There was much explaining throughout the next 75 minutes or so. Playing a mix of both real and fake Way To Normal tracks, Folds introduced each song with an description of its validity and what exactly it meant. Obviously more than a few, “non-nerds,” as he would call them, didn’t comprehend how or understand why the crafty pianist had created two brand new albums, but only one of them was to actually be considered real. However, by the time the head-popping piano crescendos and Fold’s humorous words flowed throughout the air, what the song was or where it was from didn’t matter all too much. Instead, it was the task of taking in these brilliant foreign sounds that became the central issue at hand, and trying to figure out their rhythms so toe taps and collective claps could be offered in response.

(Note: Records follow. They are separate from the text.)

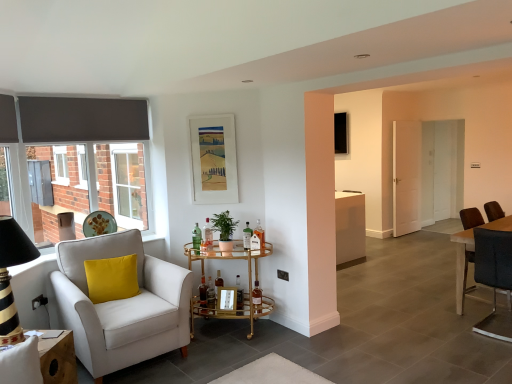
How much space does black plastic power outlet at lower left, the 1th power outlet when ordered from right to left, occupy horizontally?

The width of black plastic power outlet at lower left, the 1th power outlet when ordered from right to left, is 0.55 inches.

What are the coordinates of `wooden side table at lower left` in the screenshot? It's located at (58, 359).

This screenshot has width=512, height=384. Find the location of `black leather chair at right, positioned as the second chair in left-to-right order`. black leather chair at right, positioned as the second chair in left-to-right order is located at coordinates (494, 278).

In order to click on black plastic power outlet at lower left, the 1th power outlet when ordered from right to left in this screenshot , I will do point(282,275).

Are green matte plant at center and matte paper picture frame at upper center, the 1th picture frame viewed from the front, located far from each other?

green matte plant at center is actually quite close to matte paper picture frame at upper center, the 1th picture frame viewed from the front.

Which is correct: green matte plant at center is inside matte paper picture frame at upper center, the 1th picture frame viewed from the front, or outside of it?

green matte plant at center exists outside the volume of matte paper picture frame at upper center, the 1th picture frame viewed from the front.

Is green matte plant at center further to camera compared to matte paper picture frame at upper center, the second picture frame when ordered from right to left?

No, it is in front of matte paper picture frame at upper center, the second picture frame when ordered from right to left.

Is green matte plant at center facing towards matte paper picture frame at upper center, the second picture frame when ordered from right to left?

No, green matte plant at center is not oriented towards matte paper picture frame at upper center, the second picture frame when ordered from right to left.

Is green glass bottle at center, the 9th bottle when ordered from right to left, aimed at striped wood lampshade at left?

No.

From a real-world perspective, who is located higher, green glass bottle at center, the 9th bottle when ordered from right to left, or striped wood lampshade at left?

striped wood lampshade at left is physically above.

Looking at their sizes, would you say green glass bottle at center, the 9th bottle when ordered from right to left, is wider or thinner than striped wood lampshade at left?

Clearly, green glass bottle at center, the 9th bottle when ordered from right to left, has less width compared to striped wood lampshade at left.

Which is further, (194, 249) or (14, 231)?

Point (194, 249)

Choose the correct answer: Is green glass bottle at center, the 9th bottle when ordered from right to left, inside translucent glass bottle at center, which is the fourth bottle from right to left, or outside it?

green glass bottle at center, the 9th bottle when ordered from right to left, is spatially situated outside translucent glass bottle at center, which is the fourth bottle from right to left.

From the image's perspective, is green glass bottle at center, the first bottle when ordered from left to right, located above or below translucent glass bottle at center, which is the fourth bottle from right to left?

From the image's perspective, green glass bottle at center, the first bottle when ordered from left to right, appears above translucent glass bottle at center, which is the fourth bottle from right to left.

Is green glass bottle at center, the first bottle when ordered from left to right, oriented towards translucent glass bottle at center, the 6th bottle from the left?

No, green glass bottle at center, the first bottle when ordered from left to right, is not facing towards translucent glass bottle at center, the 6th bottle from the left.

Is green glass bottle at center, the first bottle when ordered from left to right, to the left of translucent glass bottle at center, which is the fourth bottle from right to left, from the viewer's perspective?

Indeed, green glass bottle at center, the first bottle when ordered from left to right, is positioned on the left side of translucent glass bottle at center, which is the fourth bottle from right to left.

Can white wooden door at right be found inside black plastic power outlet at lower left, arranged as the second power outlet when viewed from the back?

No, black plastic power outlet at lower left, arranged as the second power outlet when viewed from the back, does not contain white wooden door at right.

Could you tell me if black plastic power outlet at lower left, arranged as the second power outlet when viewed from the back, is turned towards white wooden door at right?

The new selections lightened the mood, captured minds, and brought a daze of tranquility among the bland dullness of the overwhelming venue. Even those in the furthest depths, the ones who saw nothing more than a speck singing about coffee utopias and falling off a stage in Hiroshima, found themselves laughing, caught up by Fold’s sheer enthusiasm and gripping narratives, rather how just depressingly far away they may have been. But ultimately, it wasn’t the second part of the set where Folds balled up these emotions and made Terminal 5 feel like the size of a living room than warehouse.

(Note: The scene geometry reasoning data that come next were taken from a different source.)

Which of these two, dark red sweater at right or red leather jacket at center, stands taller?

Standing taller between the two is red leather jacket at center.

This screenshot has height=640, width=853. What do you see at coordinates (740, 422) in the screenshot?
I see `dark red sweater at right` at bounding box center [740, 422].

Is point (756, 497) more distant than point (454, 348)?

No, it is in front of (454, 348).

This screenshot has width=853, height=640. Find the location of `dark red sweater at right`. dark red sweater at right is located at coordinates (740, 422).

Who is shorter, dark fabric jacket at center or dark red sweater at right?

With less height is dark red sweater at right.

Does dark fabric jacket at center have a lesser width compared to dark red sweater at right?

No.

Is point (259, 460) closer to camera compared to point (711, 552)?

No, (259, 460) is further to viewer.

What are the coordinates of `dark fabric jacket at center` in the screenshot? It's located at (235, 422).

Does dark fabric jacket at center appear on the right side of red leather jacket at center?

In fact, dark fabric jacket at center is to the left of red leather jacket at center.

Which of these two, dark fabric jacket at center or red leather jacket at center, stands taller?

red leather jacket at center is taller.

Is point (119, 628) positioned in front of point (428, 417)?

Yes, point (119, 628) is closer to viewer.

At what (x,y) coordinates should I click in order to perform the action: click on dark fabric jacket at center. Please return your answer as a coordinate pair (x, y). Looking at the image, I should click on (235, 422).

The eight-song encore saw Folds dish out the old favorites. The cool pounding chords of “Bastard” brought out an all out frenzy, while the stunningly beautiful “Still Fighting It” surely prompted a few tears. By the time Folds and Co. rolled into a rendition of the Ben Folds Five classic, “Army”, the audience was at the pianist mercy, singing along like it was scripture. You can only imagine what the scene was like when “Rockin’ The Suburbs” and “Not The Same” followed.

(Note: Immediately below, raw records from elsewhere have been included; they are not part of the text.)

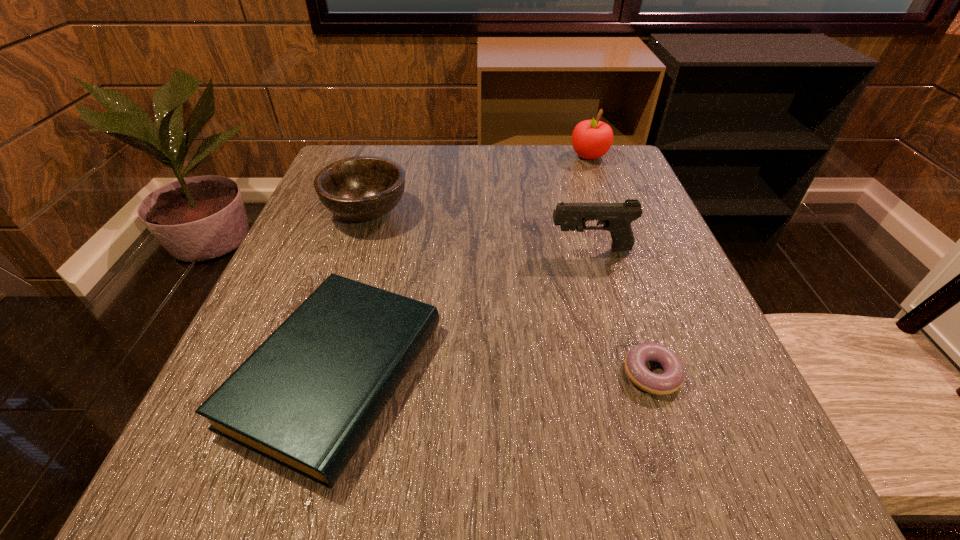
Where is `free spot between the pistol and the shortest object`? This screenshot has height=540, width=960. free spot between the pistol and the shortest object is located at coordinates (621, 312).

I want to click on unoccupied position between the fourth nearest object and the third nearest object, so tap(479, 230).

At what (x,y) coordinates should I click in order to perform the action: click on empty space that is in between the apple and the third farthest object. Please return your answer as a coordinate pair (x, y). Looking at the image, I should click on (589, 202).

Find the location of `vacant area that lies between the pistol and the third shortest object`. vacant area that lies between the pistol and the third shortest object is located at coordinates [479, 230].

Image resolution: width=960 pixels, height=540 pixels. Identify the location of vacant space that's between the book and the third nearest object. (464, 311).

The image size is (960, 540). I want to click on free spot between the third nearest object and the book, so click(464, 311).

The height and width of the screenshot is (540, 960). What are the coordinates of `free spot between the farthest object and the third tallest object` in the screenshot? It's located at (478, 184).

Identify the location of empty space that is in between the apple and the shortest object. 620,265.

Choose which object is the third nearest neighbor to the pistol. Please provide its 2D coordinates. Your answer should be formatted as a tuple, i.e. [(x, y)], where the tuple contains the x and y coordinates of a point satisfying the conditions above.

[(361, 188)]

Point out which object is positioned as the fourth nearest to the farthest object. Please provide its 2D coordinates. Your answer should be formatted as a tuple, i.e. [(x, y)], where the tuple contains the x and y coordinates of a point satisfying the conditions above.

[(671, 380)]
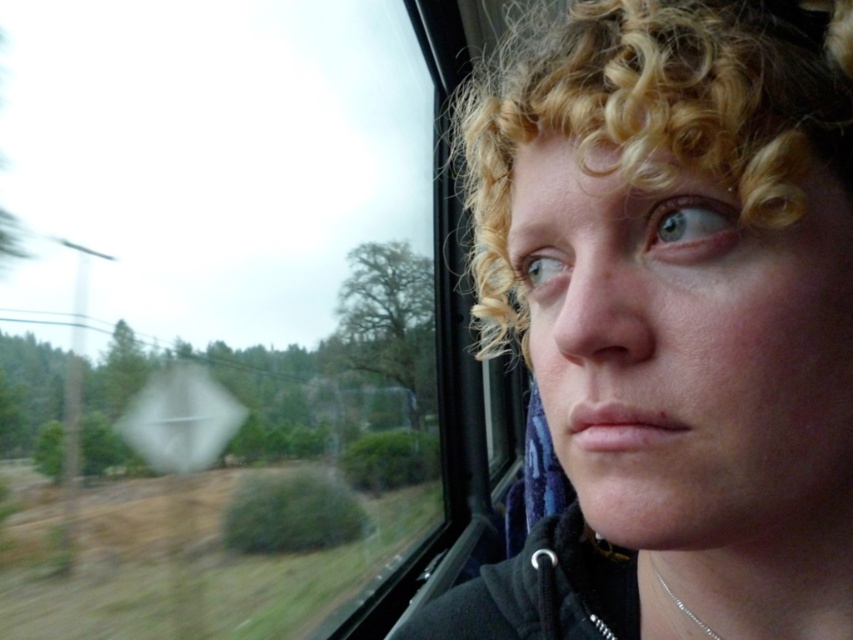
You are a passenger on a train and want to check your reflection in the window. The transparent glass train window at center is to the left of your blonde curly hair at upper right. Which object should you look at to see your reflection?

You should look at the transparent glass train window at center to see your reflection because it is a reflective surface, while the blonde curly hair at upper right is not a reflective surface.

You are a passenger on a moving train and see two points through the window. The first point is at coordinates point (367, 348), and the second is at point (573, 420). Based on the scene, which point is closer to you?

Point (573, 420) is closer to you because it is in front of point (367, 348) according to the description.

You are a passenger sitting in a train seat and looking at the transparent glass train window at center and the blonde curly hair at upper right. Which object is closer to your eyes?

The transparent glass train window at center is closer to your eyes because it is further to the viewer than the blonde curly hair at upper right.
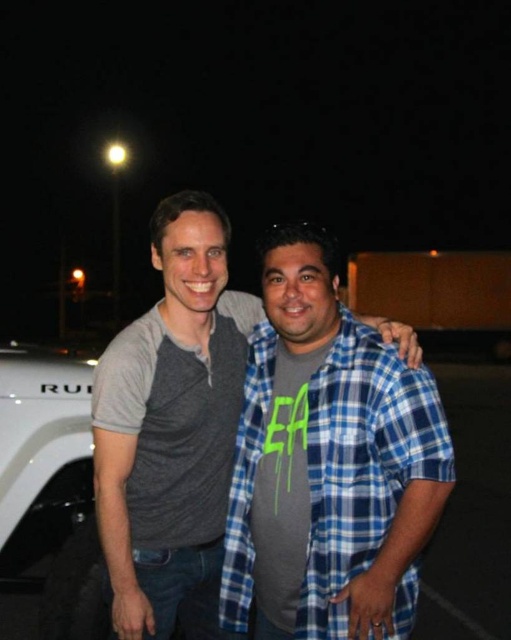
You are a photographer trying to capture a clear photo of the gray cotton shirt at center. The camera you are using has a minimum focusing distance of 5 feet. Can you take the photo without moving closer?

The gray cotton shirt at center is 7.09 feet away from the camera, which is beyond the minimum focusing distance of 5 feet. Therefore, you can take the photo without moving closer.

You are a photographer trying to capture a clear shot of both the blue plaid shirt at center and the brown matte pickup truck at center. Which object should you focus on first to ensure both are in focus?

You should focus on the blue plaid shirt at center first since it is closer to the viewer than the brown matte pickup truck at center. By focusing on the closer object, the truck will be within the depth of field and still appear sharp.

What are the coordinates of the blue plaid shirt at center?

The blue plaid shirt at center is located at coordinates point (361, 464).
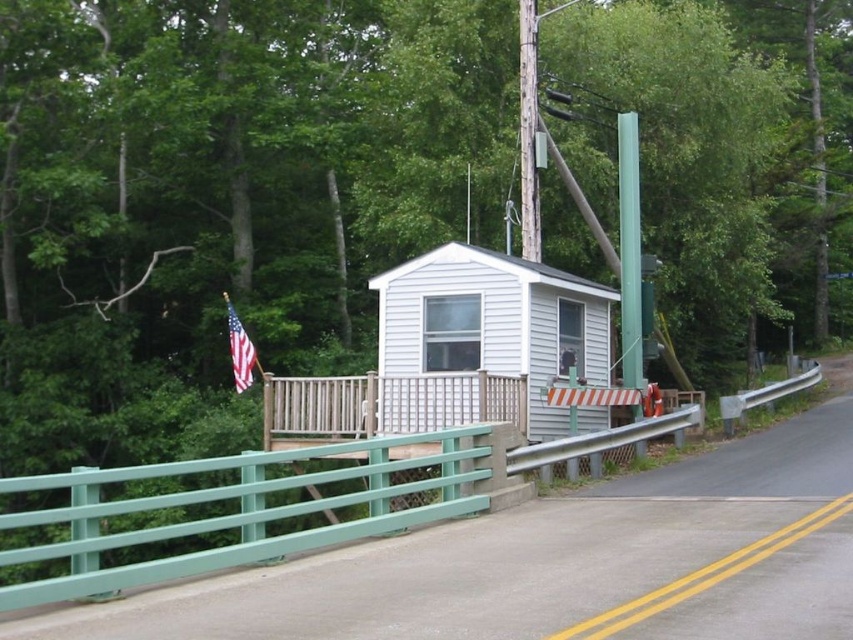
You are a painter who needs to choose between two items to paint next. You have the green painted metal fence at lower left and the weathered wood pole at upper center. Which item requires more paint if their lengths are the same?

The green painted metal fence at lower left might require more paint than the weathered wood pole at upper center if their lengths are the same because it is wider.

You are standing at the point with coordinates point (250, 371) and want to walk towards the cabin. Which direction should you move relative to point (486, 449)?

You should move towards point (486, 449) because it is in front of point (250, 371), meaning the cabin is in that direction.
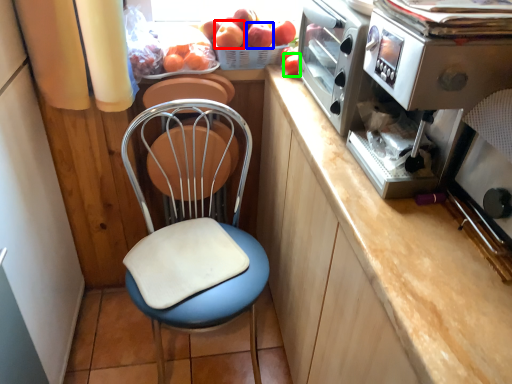
Question: Considering the real-world distances, which object is farthest from apple (highlighted by a red box)? apple (highlighted by a blue box) or fruit (highlighted by a green box)?

Choices:
 (A) apple
 (B) fruit

Answer: (B)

So it came as little of a surprise that an all out riot almost ensued when the house lights began to brighten when Folds exited the stage for his second and, at the time, planned final time. Calls for more and a chant of “Let Him Play” echoed out any attempts by the helpless Terminal 5 staff to adhere to the mandatory 11:00 p.m. curfew. Within seconds, Folds returned with a hilarious impromptu of “Hava Nagila” before leading his band into “Philosophy”. No matter where you were, high or low, in the back or in front, Folds had captured the 3,000 on lookers and brought them all to one, up close and personal seat. He had shrunk Terminal 5 to a size that was little bigger than his piano, and offered a performance that, regardless of the setting, is a few and far in between.